The point of the curve ${y^2} = 2(x - 3)$ , at which the normal is parallel to the line $y - 2x + 1 = 0$ is
A. $(5,2)$
B. $\left( - \dfrac{1}{2}, - 2\right)$
C. $(5, - 2)$
D. $\left(\dfrac{3}{2},2\right)$

Answer 1

Hint: First, the slope of the normal at the required point is calculated in terms of assumed variables and then equated with the given numerical data to find the coordinates of the point.

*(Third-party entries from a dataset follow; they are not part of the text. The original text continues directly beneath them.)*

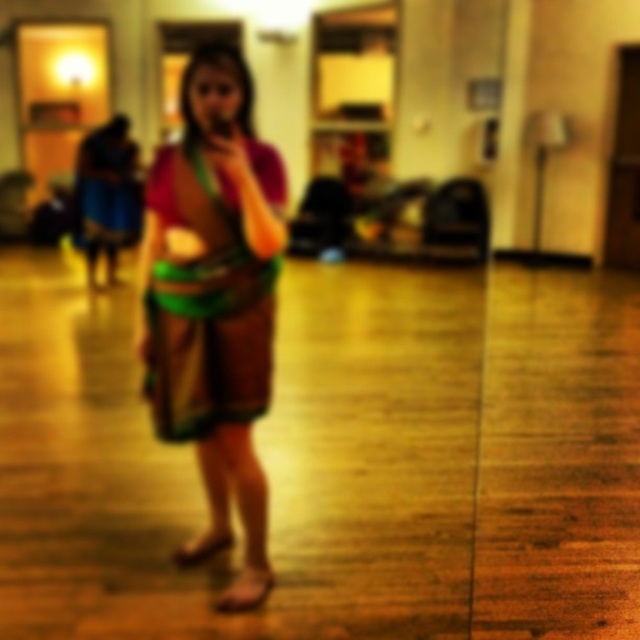
Does matte brown dress at center have a lesser width compared to multicolored fabric dress at center?

No, matte brown dress at center is not thinner than multicolored fabric dress at center.

Does matte brown dress at center have a larger size compared to multicolored fabric dress at center?

Yes.

Is point (244, 227) positioned behind point (205, 244)?

No, (244, 227) is closer to viewer.

Locate an element on the screen. The image size is (640, 640). matte brown dress at center is located at coordinates (214, 301).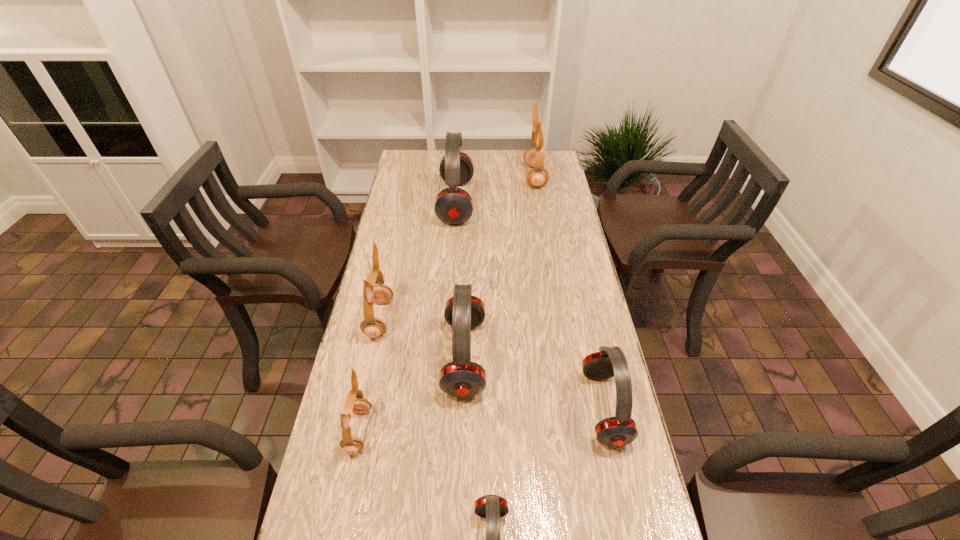
In the image, there is a desktop. At what (x,y) coordinates should I click in order to perform the action: click on vacant space at the left edge. Please return your answer as a coordinate pair (x, y). Looking at the image, I should click on click(x=408, y=280).

This screenshot has width=960, height=540. In order to click on vacant position at the right edge of the desktop in this screenshot , I will do `click(561, 250)`.

What are the coordinates of `vacant space at the far right corner of the desktop` in the screenshot? It's located at (552, 166).

Locate an element on the screen. vacant area between the second smallest brown earphone and the rightmost red earphone is located at coordinates (492, 363).

Where is `vacant area that lies between the second smallest brown earphone and the second biggest red earphone`? vacant area that lies between the second smallest brown earphone and the second biggest red earphone is located at coordinates (421, 338).

You are a GUI agent. You are given a task and a screenshot of the screen. Output one action in this format:
    pyautogui.click(x=<x>, y=<y>)
    Task: Click on the vacant area that lies between the rightmost brown earphone and the biggest red earphone
    
    Given the screenshot: What is the action you would take?
    pyautogui.click(x=495, y=190)

Where is `free space between the rightmost brown earphone and the third smallest red earphone`? free space between the rightmost brown earphone and the third smallest red earphone is located at coordinates (500, 267).

The image size is (960, 540). I want to click on object identified as the sixth closest to the shortest earphone, so click(537, 177).

Locate which object ranks in proximity to the biggest brown earphone. Please provide its 2D coordinates. Your answer should be formatted as a tuple, i.e. [(x, y)], where the tuple contains the x and y coordinates of a point satisfying the conditions above.

[(453, 205)]

Locate an element on the screen. The image size is (960, 540). earphone that stands as the third closest to the biggest red earphone is located at coordinates (461, 378).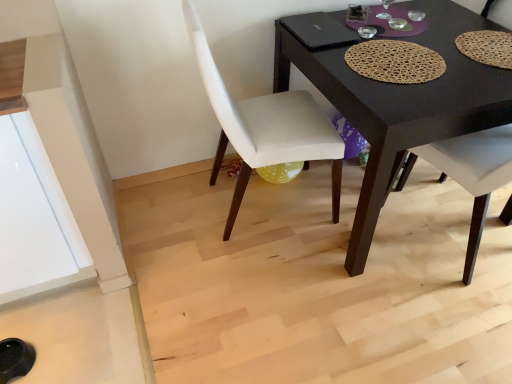
Image resolution: width=512 pixels, height=384 pixels. I want to click on free space that is in between black matte desk at center and white fabric chair at center, arranged as the 1th chair when viewed from the left, so click(286, 248).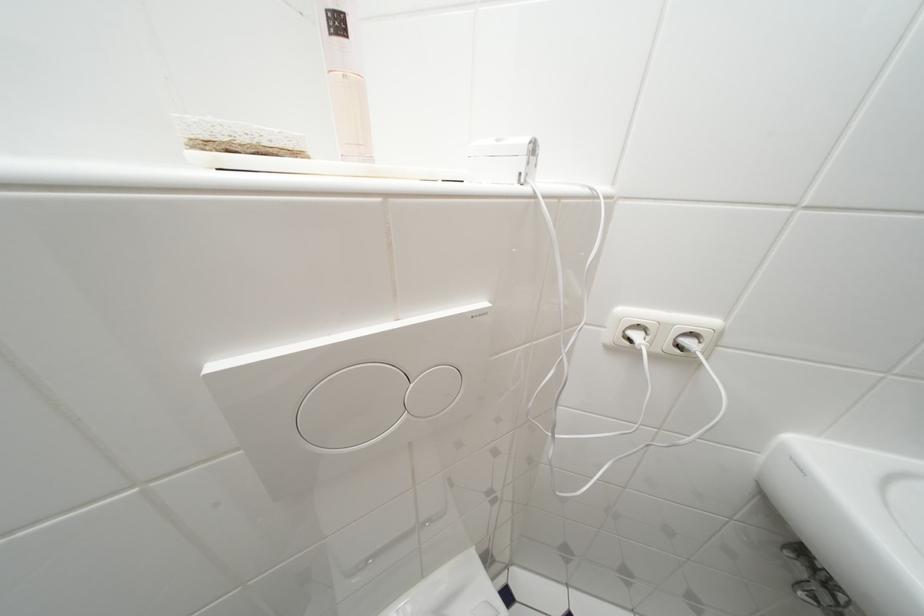
Find where to lift the pink glass bottle. Please return your answer as a coordinate pair (x, y).

(345, 79)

Complete step by step solution:
We have been given the equation of the curve ${y^2} = 2(x - 3)$
Let, $({x_1},{y_1})$ be a point on the curve, at which, the normal to the curve is parallel to the given line $y - 2x + 1 = 0$
First, we will find the slope of the tangent to the curve at the point $({x_1},{y_1})$ .
We will find out the first derivative of the given equation of the curve
${y^2} = 2(x - 3)\\ \Rightarrow 2y \times \dfrac{{dy}}{{dx}} = 2\\ \Rightarrow \dfrac{{dy}}{{dx}} = \dfrac{2}{{2y}}\\ \Rightarrow \dfrac{{dy}}{{dx}} = \dfrac{1}{y}$
So, the slope of the tangent to the curve in the form of a variable is $\dfrac{1}{y}$.
At the point $({x_1},{y_1})$, the slope will be $\dfrac{1}{{{y_1}}}$ .
Let, ${m_1} = \dfrac{1}{{{y_1}}}$
And ${m_2} = $ the slope of the normal to the curve at the point $({x_1},{y_1})$
As the product of the slopes of two perpendicular line is equal to $ - 1$
Then, ${m_1} \times {m_2} = - 1\\ \Rightarrow \dfrac{1}{{{y_1}}} \times {m_2} = - 1\\ \Rightarrow {m_2} = - {y_1}$
So, the slope of the normal to the curve at the point $({x_1},{y_1})$ is $ - {y_1}$.
It is given that the above normal is parallel to the line $y - 2x + 1 = 0$.
We will find the slope of the above line after writing it in the slope-intercept form $y = mx + c$.
$y - 2x + 1 = 0\\ \Rightarrow y = 2x - 1$
Comparing it with the slope-intercept form, we have
$m = 2$ i.e. the slope of the line $y - 2x + 1 = 0$ is $2$.
Since, the slopes of two parallel lines are equal, the slope of the normal will also be $2$.
So, $ - {y_1} = 2\\ \Rightarrow {y_1} = - 2$ (As slope of the normal in terms of assumed variable is $ - {y_1}$)
Putting the value of ${y_1}$ in the equation of the curve, we have
${y^2} = 2(x - 3)\\ \Rightarrow {({y_1})^2} = 2({x_1} - 3)\\ \Rightarrow 4 = 2{x_1} - 6\\ \Rightarrow 2{x_1} = 10\\ \Rightarrow {x_1} = 5$
So, $({x_1},{y_1})$ i.e. $(5, - 2)$ is the required point on the curve.

Option ‘C’ is correct

Note: When the slopes of two lines are equal, they will be parallel and never intersect each other, but, to be perpendicular, the product of the slopes of the two lines should be $ - 1$ . The equation of the tangent as well as the normal to a curve at a point on the curve can be found out by applying this concept.